Things to do
A. In the WANDA article, rewrite the stretch from "WANDA’s liquid-handling robotics" through "freshly formed nanocrystals.", replacing "chamber" with "enclosure".
B. List the uses that the WANDA article says its custom-made colloidal nanocrystals are intended for.
C. For each statement, answer yes or no according to the WANDA article and quote the words that decide it: (i) WANDA is housed in an oxygen-filled chamber. (ii) Emory Chan is Director of the Inorganic Nanostructures Facility. (iii) Because WANDA is controlled by software, users without extensive chemistry experience can run it.

Passage shown
------------------------

WANDA robot – a new approach to nanocrystal manufacture
Berkeley Lab scientists have made a nanocrystal-making robot, capable of producing nanocrystals with amazing precision. This robot, named WANDA (Workstation for Automated Nanomaterial Discovery and Analysis), provides colloidal nanocrystals with custom-made properties for electronics, biological labeling and luminescent devices. Since it is controlled by software protocols, it simplifies the process to novice users without extensive chemistry experience.
“WANDA makes nanocrystals of exceptional quality – every time – optimized for different applications,” said Delia Milliron, Director of the Inorganic Nanostructures Facility at the Molecular Foundry. “We’re providing these to users and now just starting to use WANDA to discover new nanocrystal compositions with advantageous properties.”
WANDA’s liquid-handling robotics prepare and initiate reactions by injecting nanocrystal precursor chemicals into an array of reactors. After a series of reactions is complete, the structural and optical properties of these nanocrystals can be screened rapidly, also using automated methods. WANDA is housed inside a nitrogen-filled chamber, designed to keep oxygen and water from interacting with reactive precursor chemicals and freshly formed nanocrystals.
Milliron and her coauthors at the Foundry and University of California, Berkeley, have directed WANDA to produce and optimize a diverse set of nanomaterials under conditions analogous to those employed in traditional flask-based chemistry. Starting with widely studied and practically useful nanomaterials (such as cadmium selenide quantum dots, whose size can be adjusted to emit different colors of visible light) the team showed how WANDA can optimize the size, crystal structure and luminescence properties of different nanocrystals.
“This technology will change the way nanoscience research is performed,” said Emory Chan, a senior scientific engineering associate at the Molecular Foundry. “Not only does WANDA enable the optimization and mass production of nanoparticles our users need, but this robot also facilitates experiments that give us a deeper understanding into the chemistry and physics of nanoscale materials.”
You can find more information in a paper reporting this research titled “Reproducible, high-throughput synthesis of colloidal nanocrystals for optimization in multidimensional parameter space”.

------------------------

Information supplied
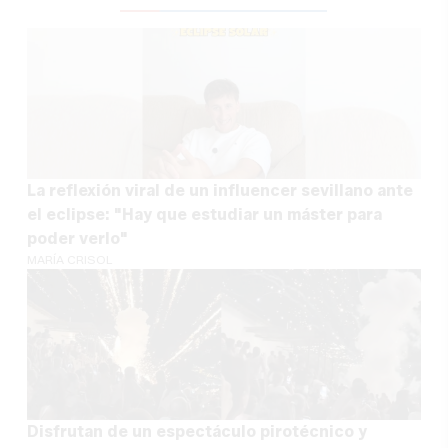
La reflexión viral de un influencer sevillano ante
el eclipse: "Hay que estudiar un máster para
poder verlo"
MARÍA CRISOL
Disfrutan de un espectáculo pirotécnico y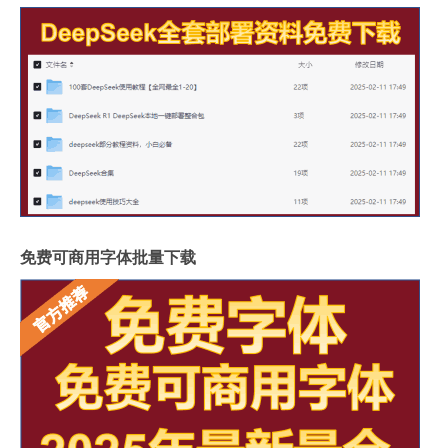
免费可商用字体批量下载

------------------------

Outputs by task
A.
WANDA’s liquid-handling robotics prepare and initiate reactions by injecting nanocrystal precursor chemicals into an array of reactors. After a series of reactions is complete, the structural and optical properties of these nanocrystals can be screened rapidly, also using automated methods. WANDA is housed inside a nitrogen-filled enclosure, designed to keep oxygen and water from interacting with reactive precursor chemicals and freshly formed nanocrystals.

B.
- Electronics
- Biological labeling
- Luminescent devices

C.
(i) No: "WANDA is housed inside a nitrogen-filled chamber, designed to keep oxygen and water from interacting with reactive precursor chemicals and freshly formed nanocrystals."
(ii) No: "said Emory Chan, a senior scientific engineering associate at the Molecular Foundry."
(iii) Yes: "Since it is controlled by software protocols, it simplifies the process to novice users without extensive chemistry experience."